- Task objective
Quote every catalog line in the material below word for word, leaving out the pictures.
-- BEGIN Extracted information --
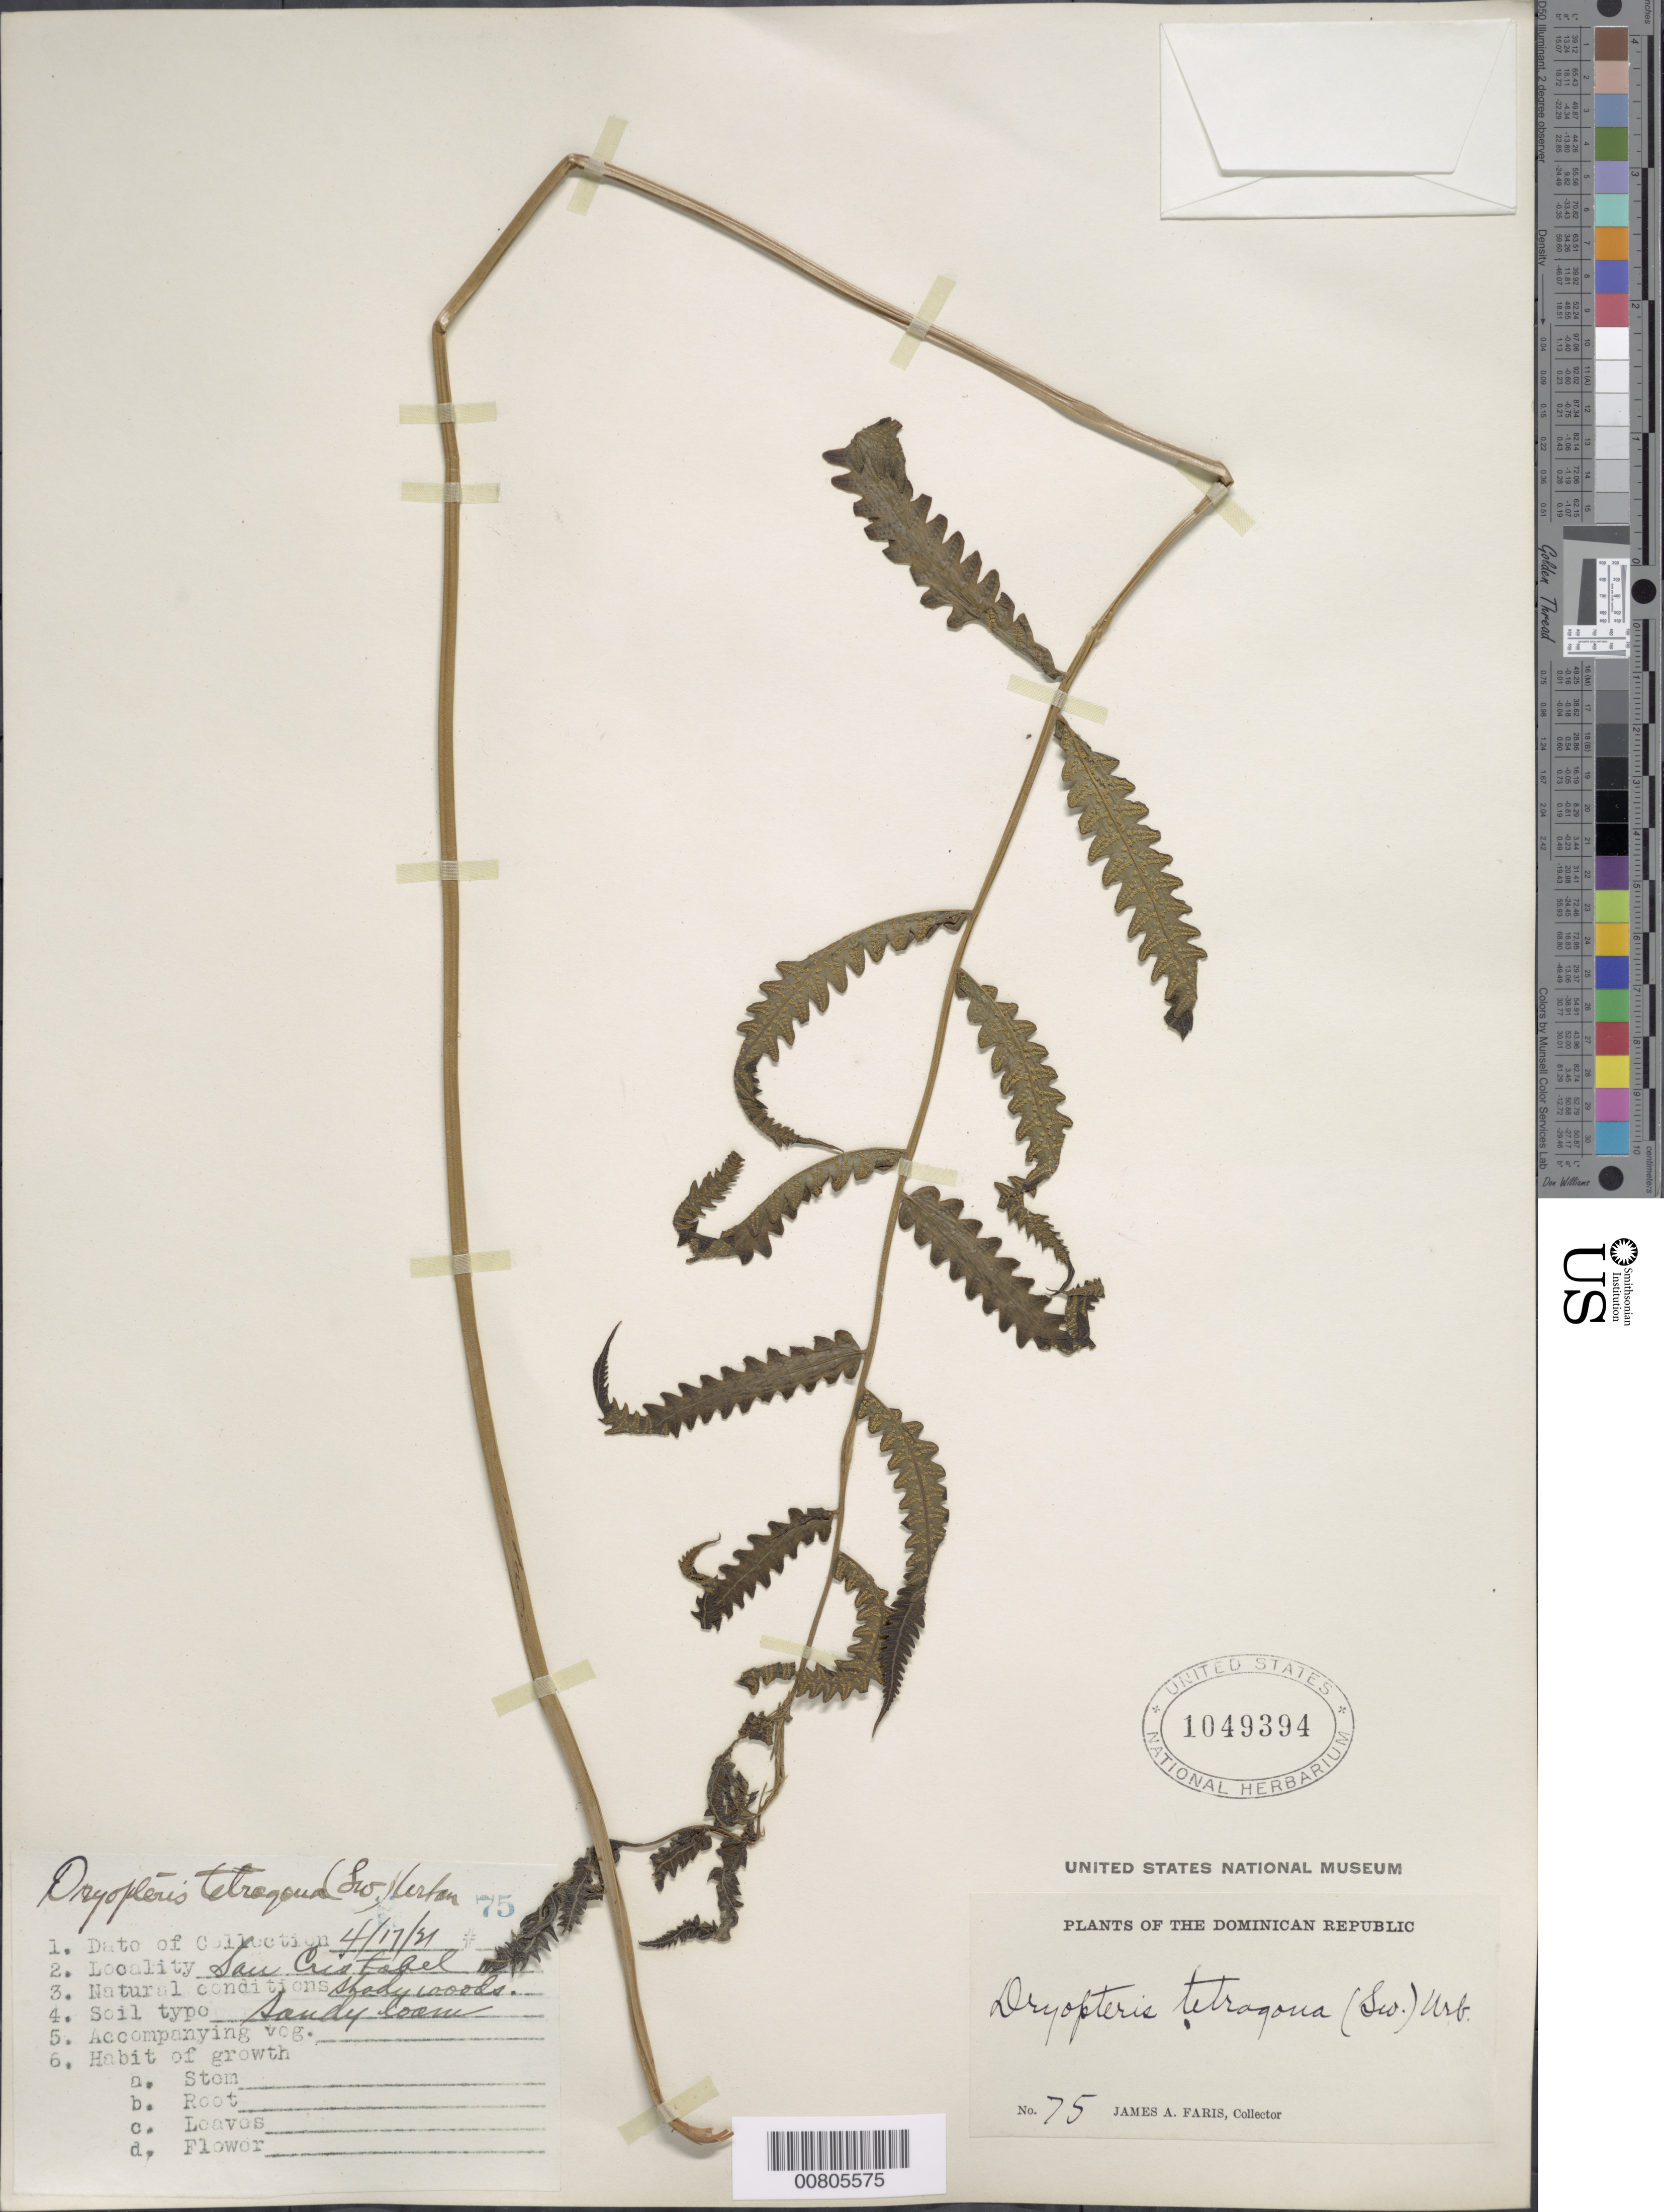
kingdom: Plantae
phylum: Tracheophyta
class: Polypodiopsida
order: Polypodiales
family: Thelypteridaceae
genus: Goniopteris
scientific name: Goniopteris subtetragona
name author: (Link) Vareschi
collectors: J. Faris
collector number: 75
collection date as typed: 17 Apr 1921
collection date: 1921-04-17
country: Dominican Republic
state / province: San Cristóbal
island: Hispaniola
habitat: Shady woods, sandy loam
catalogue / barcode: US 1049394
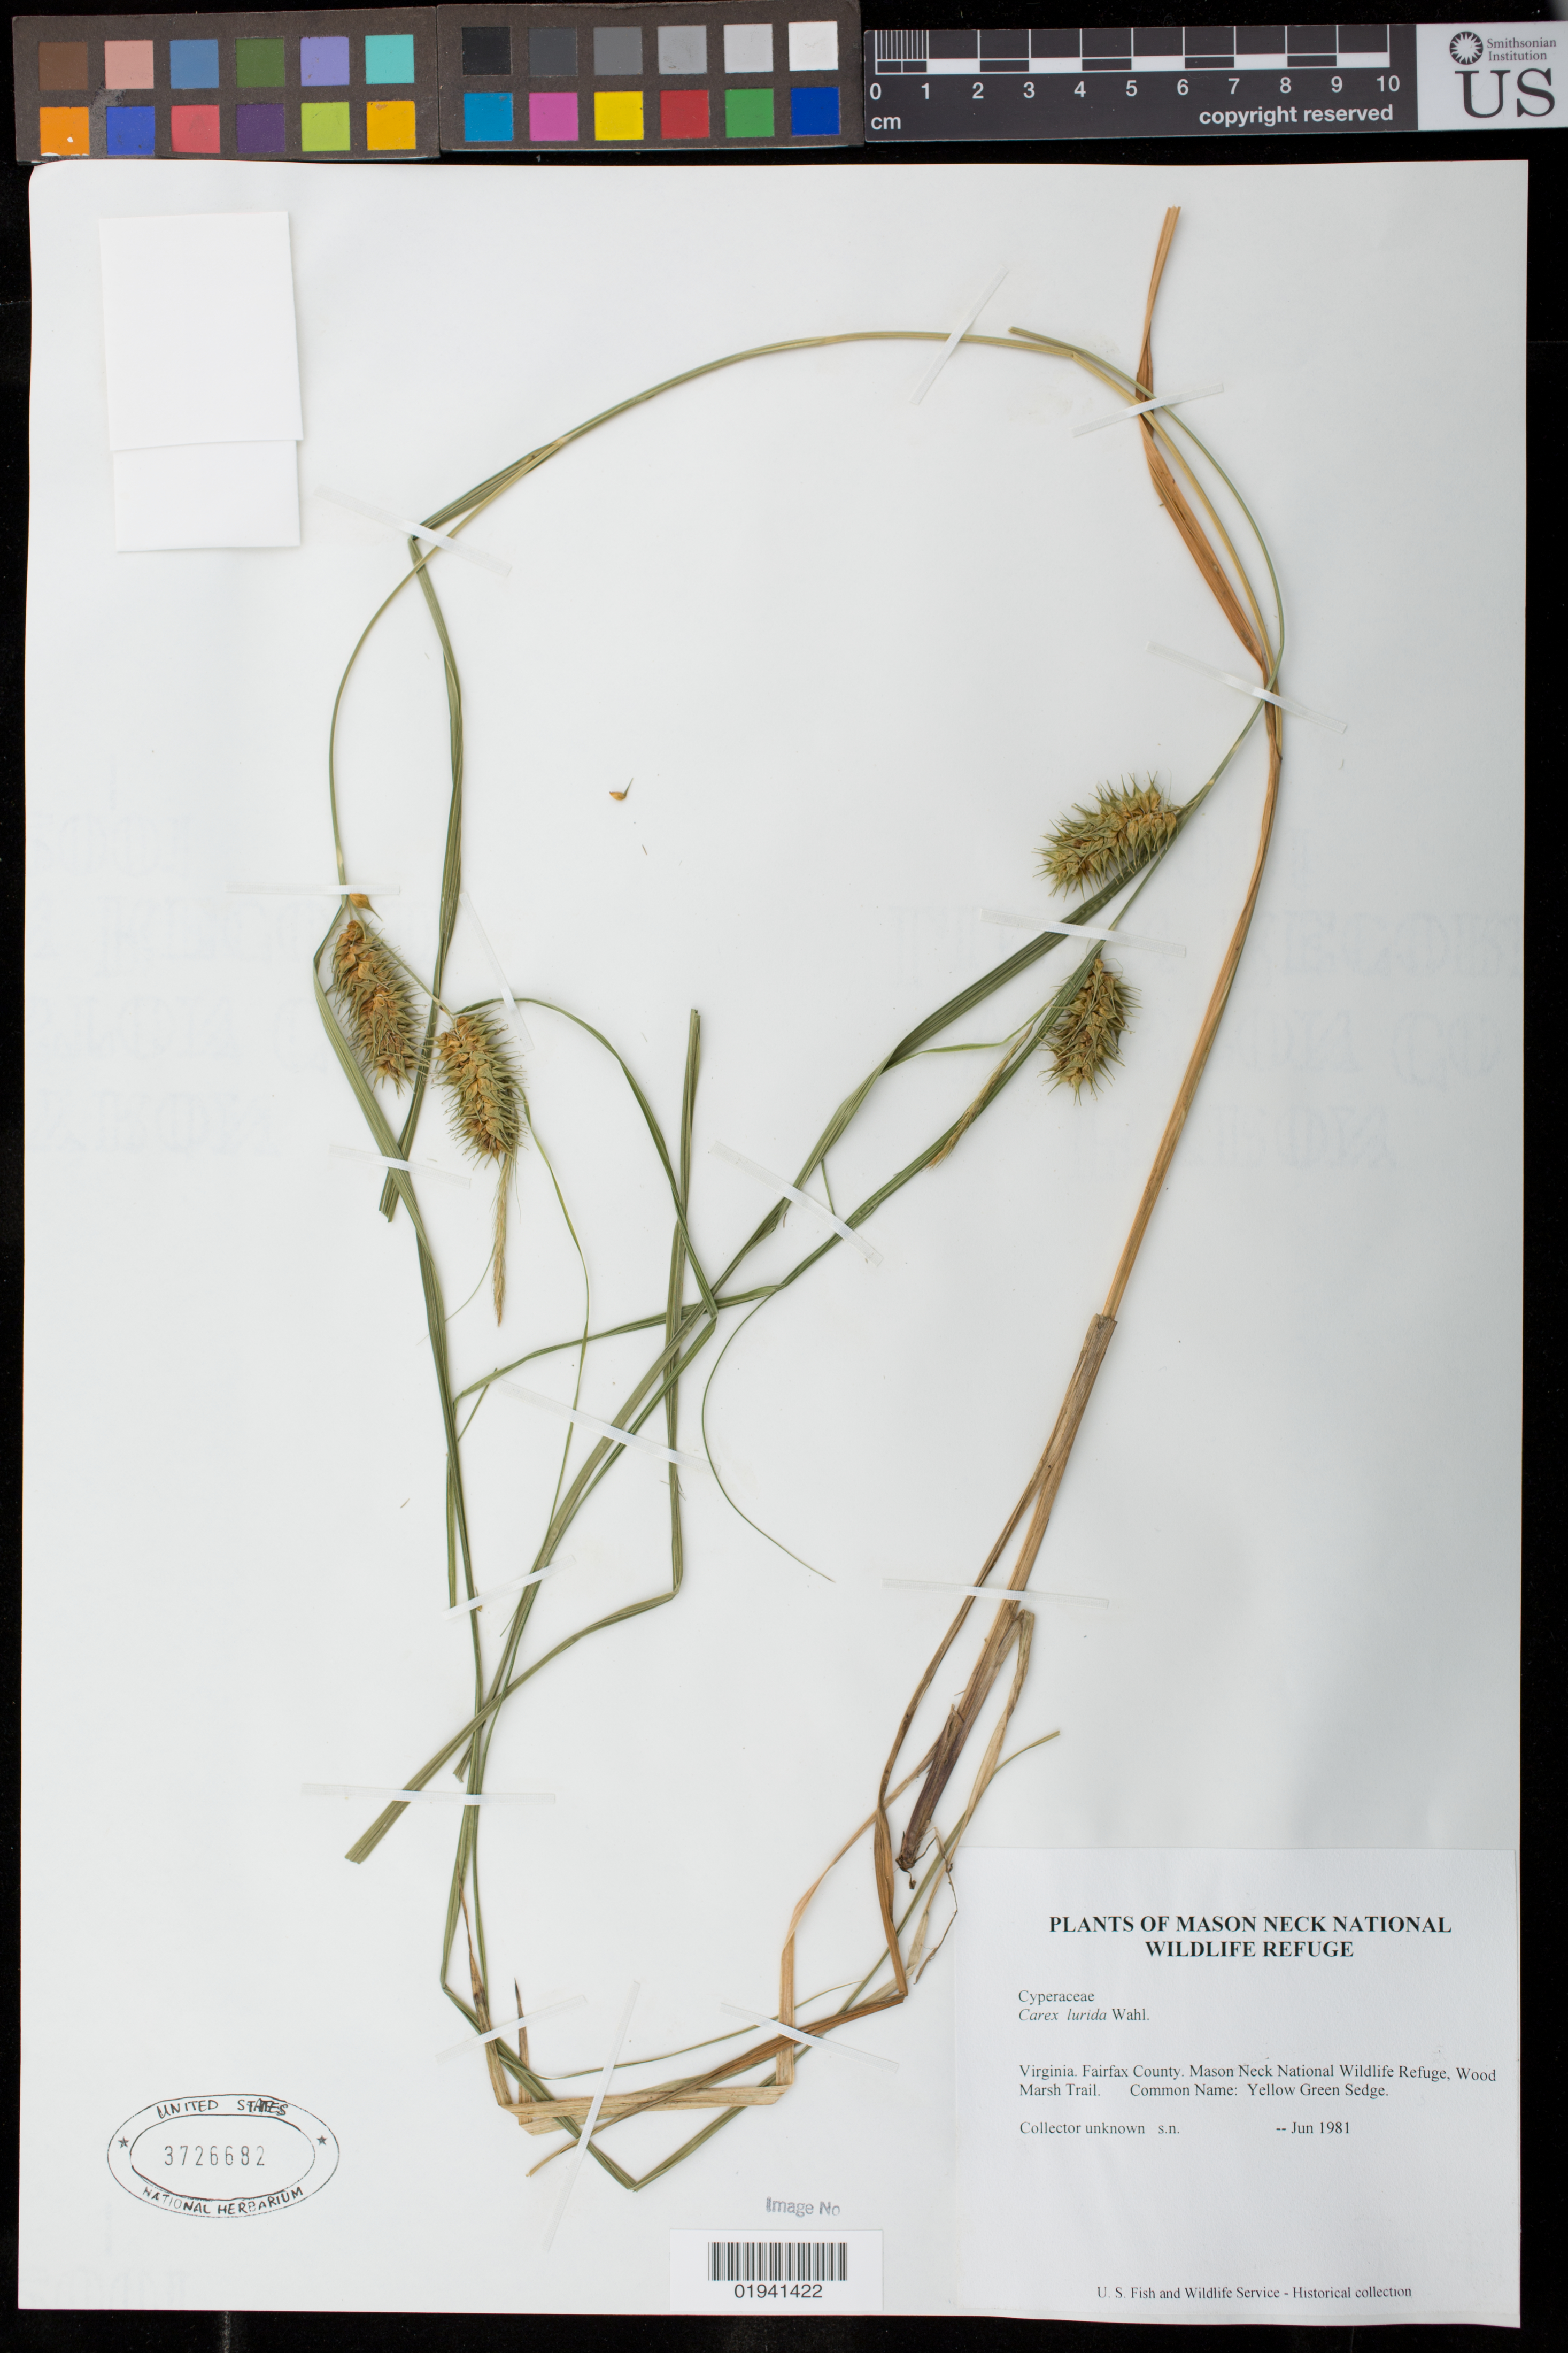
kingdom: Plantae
-- END Extracted information --
- The completed task
kingdom: Plantae
phylum: Tracheophyta
class: Polypodiopsida
order: Polypodiales
family: Thelypteridaceae
genus: Goniopteris
scientific name: Goniopteris subtetragona
name author: (Link) Vareschi
collectors: J. Faris
collector number: 75
collection date as typed: 17 Apr 1921
collection date: 1921-04-17
country: Dominican Republic
state / province: San Cristóbal
island: Hispaniola
habitat: Shady woods, sandy loam
catalogue / barcode: US 1049394
kingdom: Plantae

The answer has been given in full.